The new Wales boss Craig Bellamy speaks to S4C. “Sorba Thomas has energy and aggressiveness with pressing but also runs in behind … he deserves his place … there’s been a lot of work this week … it was definitely needed … the exciting part is to see how it comes out today … the combinations and the links … the understanding between the players … see how far they’ve come in such a short place of time.”
Pre-match postbag. “We appear to have arrived early in Nikšic – the hastily arranged venue for Monday’s game against Montenegro. I’m making some progress with getting my head around the polycentric and digraphic nature of the language formerly known as Serbo-Croat but cannot understand why Karl Darlow has bagged the number one shirt but doesn’t start. Any clues? And it’s a bit of a long shot but does anyone know of a bar here showing the Wales-Turkey game?” – Alun Pugh
“Maybe Erling Haaland should have picked the country of his birth (England) rather than the country of his father? He’d have been just as mobile as Harry Kane at Euro 2024, and might have scored a few more too” – Andy (not that one) Flintoff
Craig Bellamy names Aaron Ramsey as captain of his first selection as Wales manager. There’s no Dan James, who is hamstrung, but Brennan Johnson and Harry Wilson offer some threat up front. Neco Williams, whose goal against the Turks last November allowed Wales to dream of automatic qualification for 36 minutes, starts at the back, while Nantes winger Sorba Thomas earns a recall.
Turkey – pound for pound, the most entertaining team at the Euros (see below) – start without captain and Ballon d’Or nominee Hakan Çalhanoğlu, who has injury concerns and is wrapped in cotton wool on the bench. Edge-of-seat-bothering 19-year-old superstar-in-waiting Arda Güler starts.
FULL TIME: Lithuania 0-1 Cyprus. Ioannis Pittas the difference-maker in Kaunas on 34 minutes. Only five attempts on target between the teams, which isn’t great but four more than Kazakhstan and Norway mustered. Stay buckled in, kids.
The game in Cardiff is a rerun of last autumn’s Euro 2024 qualifier that ended Welsh hopes of automatic qualification. Masochists can relive the match by clicking below.
Team news: Wales v Turkey
Cymru: Ward, Ampadu, Rodon, B Davies, Roberts, J James, Ramsey, N Williams, Thomas, Wilson, Johnson.

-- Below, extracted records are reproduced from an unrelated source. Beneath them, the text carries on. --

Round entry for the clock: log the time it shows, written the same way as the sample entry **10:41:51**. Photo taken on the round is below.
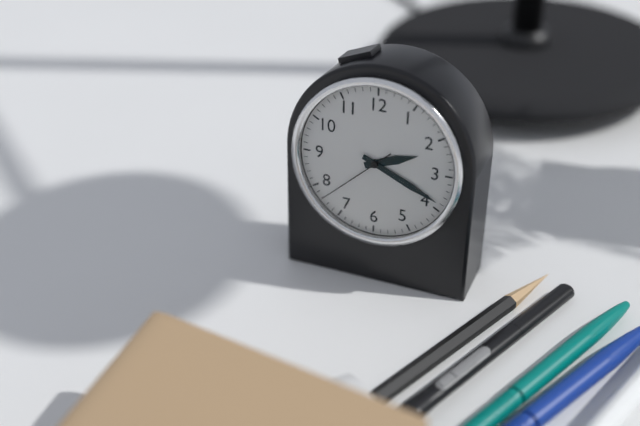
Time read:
**2:19:38**
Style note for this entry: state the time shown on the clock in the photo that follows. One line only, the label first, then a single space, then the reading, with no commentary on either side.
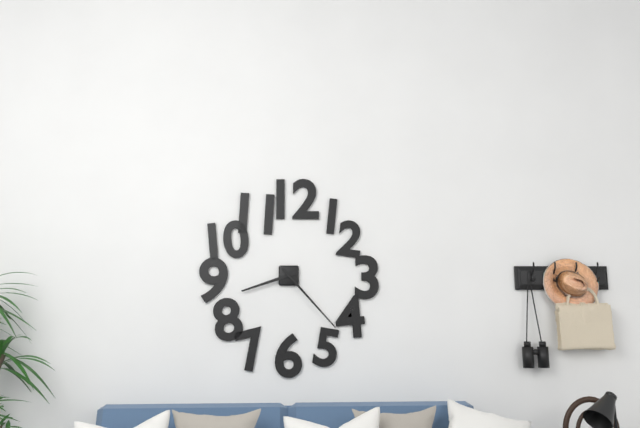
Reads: 8:23
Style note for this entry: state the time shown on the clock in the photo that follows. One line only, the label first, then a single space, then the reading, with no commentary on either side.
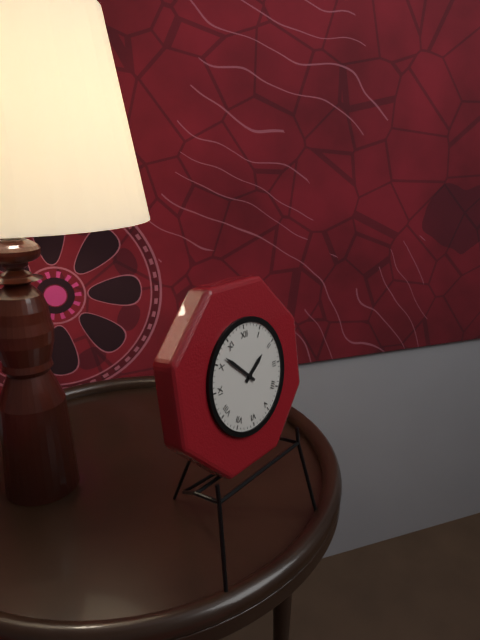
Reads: 1:52
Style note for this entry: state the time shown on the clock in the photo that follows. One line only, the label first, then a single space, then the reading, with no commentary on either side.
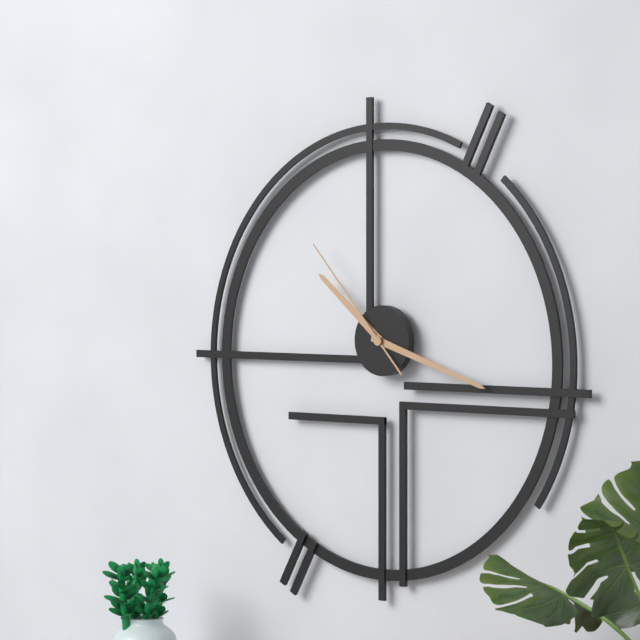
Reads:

Subs: Darlow, A Davies, Harris, Koumas, Moore, Cooper, Cabango, Beck, Colwill, Sheehan, Crew.
Türkiye: Günok, Çelik, Söyüncü, Bardakcı, Müldür, Ayhan, Yüksek, Kökçü, Güler, Yıldız, Yılmaz.
Subs: Bayındır, Çakır, Akaydin, Yokuşlu, Aktürkoğlu, Çalhanoğlu, Topçu, Özcan, Kahveci, Nayir, Uzun, Dinkçi.
Referee: Rohit Saggi (Norway).
FULL TIME: Kazakhstan 0-0 Norway. The Premier League: the best league in the world! The Premier League: not as good as the Kazakhstan national football team! It’d long been suspected, but now conclusive proof is in. Erling Haaland has scored seven goals in his first three matches this season for Manchester City, but tonight the big man played all 90 minutes for Norway in Almaty yet didn’t get a single shot on target. QED. Ipswich Town and West Ham United want to have a long think.
Preamble
Today’s Nations League card looks like this …
A2
Belgium v Israel
France v Italy
B3
Kazakhstan 0-0 Norway (FT)
Slovenia v Austria
B4
Iceland v Montenegro
Wales v Turkey
C2
Kosovo v Romania
Lithuania 0-1 Cyprus (L)
… with all games kicking off at 7.45pm BST, except for the pair that clearly didn’t. News of what happened in those, plus the teams from the Wales game, is coming right up.